▸ Problem requirements
The records that follow must all be duplicated exactly.

▸ Data supplied
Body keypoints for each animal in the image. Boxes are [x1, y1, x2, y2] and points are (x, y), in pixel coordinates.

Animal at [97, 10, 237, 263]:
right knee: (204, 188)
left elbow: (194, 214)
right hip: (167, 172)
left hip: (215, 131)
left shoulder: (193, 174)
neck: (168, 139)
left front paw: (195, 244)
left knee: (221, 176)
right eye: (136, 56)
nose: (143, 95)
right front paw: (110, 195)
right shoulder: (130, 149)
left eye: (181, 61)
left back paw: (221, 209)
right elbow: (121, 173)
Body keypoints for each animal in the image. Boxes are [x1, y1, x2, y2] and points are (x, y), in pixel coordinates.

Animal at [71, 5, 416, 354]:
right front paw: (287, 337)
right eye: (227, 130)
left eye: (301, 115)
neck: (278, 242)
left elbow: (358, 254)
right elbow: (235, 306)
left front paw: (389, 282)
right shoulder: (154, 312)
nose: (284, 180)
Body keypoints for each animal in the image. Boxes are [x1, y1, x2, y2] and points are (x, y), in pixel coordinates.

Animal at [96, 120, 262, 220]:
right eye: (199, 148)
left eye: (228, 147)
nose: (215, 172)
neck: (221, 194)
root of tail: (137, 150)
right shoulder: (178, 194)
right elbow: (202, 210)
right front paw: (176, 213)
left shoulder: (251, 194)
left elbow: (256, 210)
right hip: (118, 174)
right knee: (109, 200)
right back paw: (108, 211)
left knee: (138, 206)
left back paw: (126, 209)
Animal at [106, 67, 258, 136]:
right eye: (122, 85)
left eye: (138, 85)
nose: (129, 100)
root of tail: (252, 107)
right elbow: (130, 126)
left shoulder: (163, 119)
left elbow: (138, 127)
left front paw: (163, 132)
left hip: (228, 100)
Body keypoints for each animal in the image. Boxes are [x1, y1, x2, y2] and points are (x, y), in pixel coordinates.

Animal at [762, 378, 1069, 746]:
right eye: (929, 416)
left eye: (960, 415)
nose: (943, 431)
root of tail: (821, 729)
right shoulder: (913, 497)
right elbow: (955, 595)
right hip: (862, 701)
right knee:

▸ Output below
Body keypoints for each animal in the image. Boxes are [x1, y1, x2, y2] and points are (x, y), in pixel coordinates.

Animal at [97, 10, 237, 263]:
right knee: (204, 188)
left elbow: (194, 214)
right hip: (167, 172)
left hip: (215, 131)
left shoulder: (193, 174)
neck: (168, 139)
left front paw: (195, 244)
left knee: (221, 176)
right eye: (136, 56)
nose: (143, 95)
right front paw: (110, 195)
right shoulder: (130, 149)
left eye: (181, 61)
left back paw: (221, 209)
right elbow: (121, 173)
Body keypoints for each animal in the image. Boxes are [x1, y1, x2, y2] and points are (x, y), in pixel coordinates.

Animal at [71, 5, 416, 354]:
right front paw: (287, 337)
right eye: (227, 130)
left eye: (301, 115)
neck: (278, 242)
left elbow: (358, 254)
right elbow: (235, 306)
left front paw: (389, 282)
right shoulder: (154, 312)
nose: (284, 180)
Body keypoints for each animal in the image. Boxes are [x1, y1, x2, y2] and points are (x, y), in pixel coordinates.

Animal at [96, 120, 262, 220]:
right eye: (199, 148)
left eye: (228, 147)
nose: (215, 172)
neck: (221, 194)
root of tail: (137, 150)
right shoulder: (178, 194)
right elbow: (202, 210)
right front paw: (176, 213)
left shoulder: (251, 194)
left elbow: (256, 210)
right hip: (118, 174)
right knee: (109, 200)
right back paw: (108, 211)
left knee: (138, 206)
left back paw: (126, 209)
Animal at [106, 67, 258, 136]:
right eye: (122, 85)
left eye: (138, 85)
nose: (129, 100)
root of tail: (252, 107)
right elbow: (130, 126)
left shoulder: (163, 119)
left elbow: (138, 127)
left front paw: (163, 132)
left hip: (228, 100)
Body keypoints for each animal in the image. Boxes are [x1, y1, x2, y2] and points are (x, y), in pixel coordinates.

Animal at [762, 378, 1069, 746]:
right eye: (929, 416)
left eye: (960, 415)
nose: (943, 431)
root of tail: (821, 729)
right shoulder: (913, 497)
right elbow: (955, 595)
right hip: (862, 701)
right knee:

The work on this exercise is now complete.